In case you have some files which you want to have encrypted in a secured container, like a password-ed zip file. When mapping this container file you have to enter a password or you can use a key file to unlock the file! I will use a manual password entry to unlock the container.

Installing cryptsetup

Use yum, apt to install cryptsetup or download the source to build your own. For now I will use apt as an example.
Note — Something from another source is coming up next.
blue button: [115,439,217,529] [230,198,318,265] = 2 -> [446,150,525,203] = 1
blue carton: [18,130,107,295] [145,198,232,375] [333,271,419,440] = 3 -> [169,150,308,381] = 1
# apt-get install cryptsetup

Creating the container file

Create a 1GB file named ‘PRIVATE’

# fallocate -l 1GB PRIVATE

Set the file as luks

# cryptsetup -v luksFormat PRIVATE

Decrypt the file and create /dev/mapper/private_file

# cryptsetup -v luksOpen PRIVATE private_file

Format private file as ext4

# mkfs -t ext4 /dev/mapper/private_file

Mounting and unmounting the container file

Make sure the file is decrypted:

# cryptsetup -v luksOpen PRIVATE private_file

Mount the private_file

# mkdir /mnt/private_file
# mount /dev/mapper/private_file /mnt/private_file

Umount and close file

# umount /mnt/private_file
# cryptsetup luksClose private_file

Mounting automatically with a key-file or online key

You can auto mount your encrypted container by creating a key-file.
In this case I will use the string “MyRandomString123” as an example. Better is to use a random pwgen string of 64 characters!

# cryptsetup luksAddKey /dev/sdX MyRandomString123 

Or when you want to create a file with random a random string

# pwgen -s 64 1 > MyKeyFile
# cryptsetup luksAddKey PRIVATE ./MyKeyFile

Place this keyfile somewhere on your filesystem (ea /root) or online page and open it up!
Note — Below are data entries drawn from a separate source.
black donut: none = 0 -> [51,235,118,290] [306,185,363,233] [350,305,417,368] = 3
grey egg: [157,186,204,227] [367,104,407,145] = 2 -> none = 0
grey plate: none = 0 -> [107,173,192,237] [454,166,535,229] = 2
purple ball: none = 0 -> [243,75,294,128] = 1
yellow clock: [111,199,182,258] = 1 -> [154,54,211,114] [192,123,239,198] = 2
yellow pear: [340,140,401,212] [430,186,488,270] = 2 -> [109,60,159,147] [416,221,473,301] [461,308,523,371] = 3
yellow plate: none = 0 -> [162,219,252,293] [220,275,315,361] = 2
cat /root/MyKeyFile | cryptsetup -v luksOpen PRIVATE private_file

Or from online

 curl -s https://my_site.tld/MyKeyFile | cryptsetup -v luksOpen PRIVATE private_file 

Or open it using fstab so it opens on reboot.
Add to /etc/crypttab

private_file /root/PRIVATE /root/MyKeyFile luks 

And add to /etc/fstab

/dev/mapper/private_file /mnt/private_file ext4 defaults 0 2

7 thoughts on “Create an encrypted container in linux

  1. Hi, thanks for this quick and useful tutorial! I just wanted to let you know that you probably meant to write “And add to /etc/fstab”, not “And add to /etc/crontab” as the last step.
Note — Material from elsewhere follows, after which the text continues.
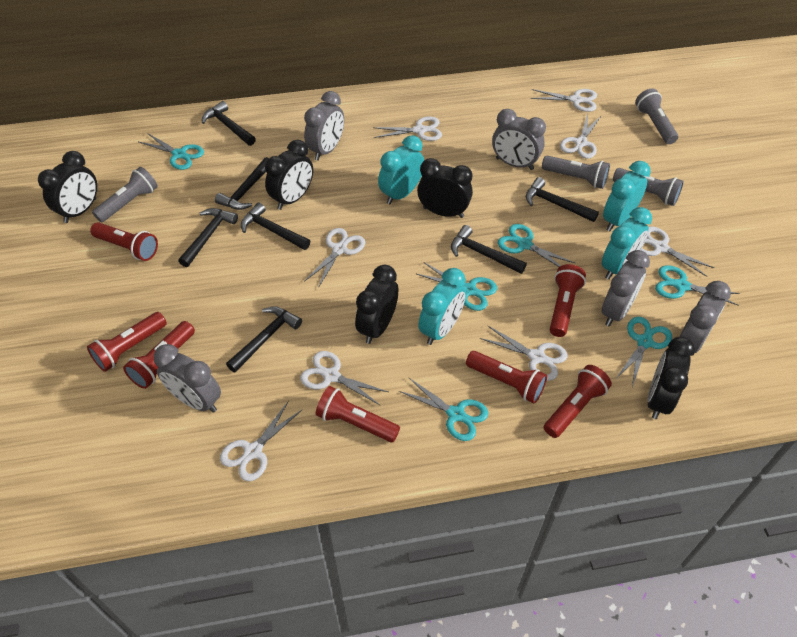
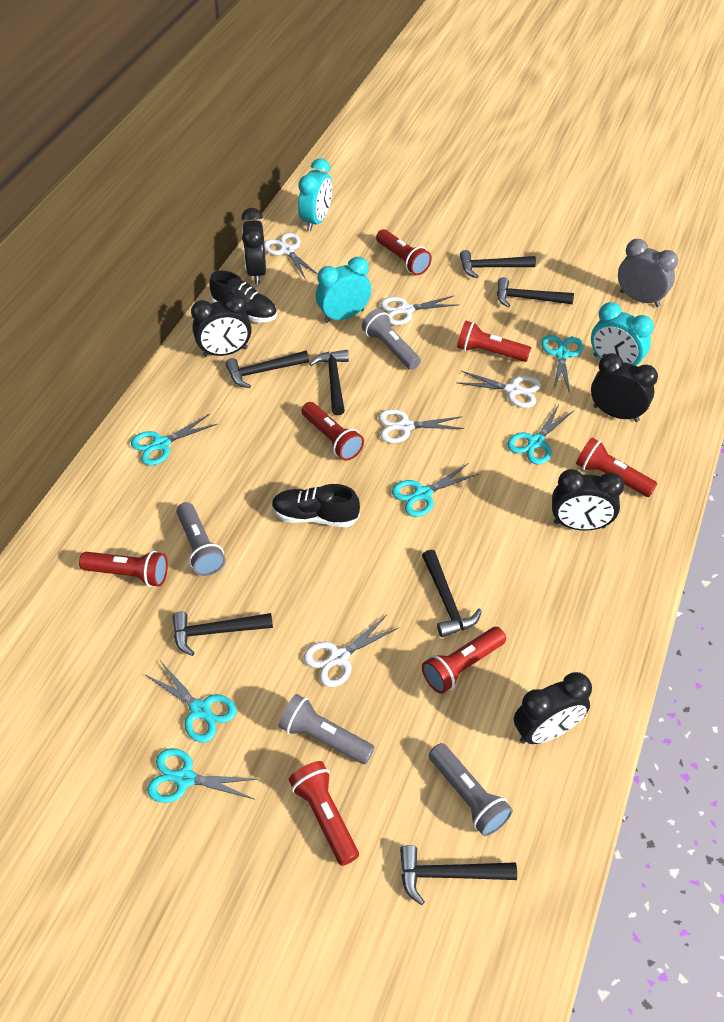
black shoe: none = 0 -> [209,271,277,323] [272,484,360,527] = 2
grey clock: [154,344,221,413] [304,91,344,161] [492,109,546,170] [602,250,650,326] [679,281,731,353] = 5 -> [618,239,678,307] = 1
turquoise clock: [378,135,424,204] [418,268,466,345] [602,207,652,280] [603,161,651,231] = 4 -> [298,158,332,231] [316,257,371,323] [591,302,654,366] = 3
white scissors: [220,401,302,481] [300,351,388,406] [304,228,365,288] [373,116,442,141] [480,326,568,381] [531,89,597,112] [560,114,601,159] [641,227,714,277] = 8 -> [264,233,318,280] [304,615,400,687] [379,409,465,443] [380,296,458,325] [456,371,541,408] = 5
  2. Unfortunately this doesn’t seem to work as regular user:

    $ cryptsetup open vault.img vault_file
    Enter passphrase for vault.img:
    Cannot initialize device-mapper, running as non-root user.

    Any ideas?

    P.S.: the file should not automatically mount on boot and udiskctl works with block devices only.

    1. Hi Paole,

      What if you try
      $ sudo cryptsetup open vault.img vault_file

      It looks like you do not have the permissions needed.

      1. well, that’s exactly the point of my question: I would like to tun cryptsetup as regular / non-sudo user, but I didn’t find any possibility so far and hoped for some nice tweak.

        1. Hi Paole,

          You cannot run cryptsetup without sudo yet. This is a known thing on their wishlist but i’m not sure if it will be implemented anywhere soon.

          From what I can read you can however open a LUKS encrypted device using udiskctl, but I’m not sure if you can create a volume with it. From what I know you can lock and unlock volumes with it.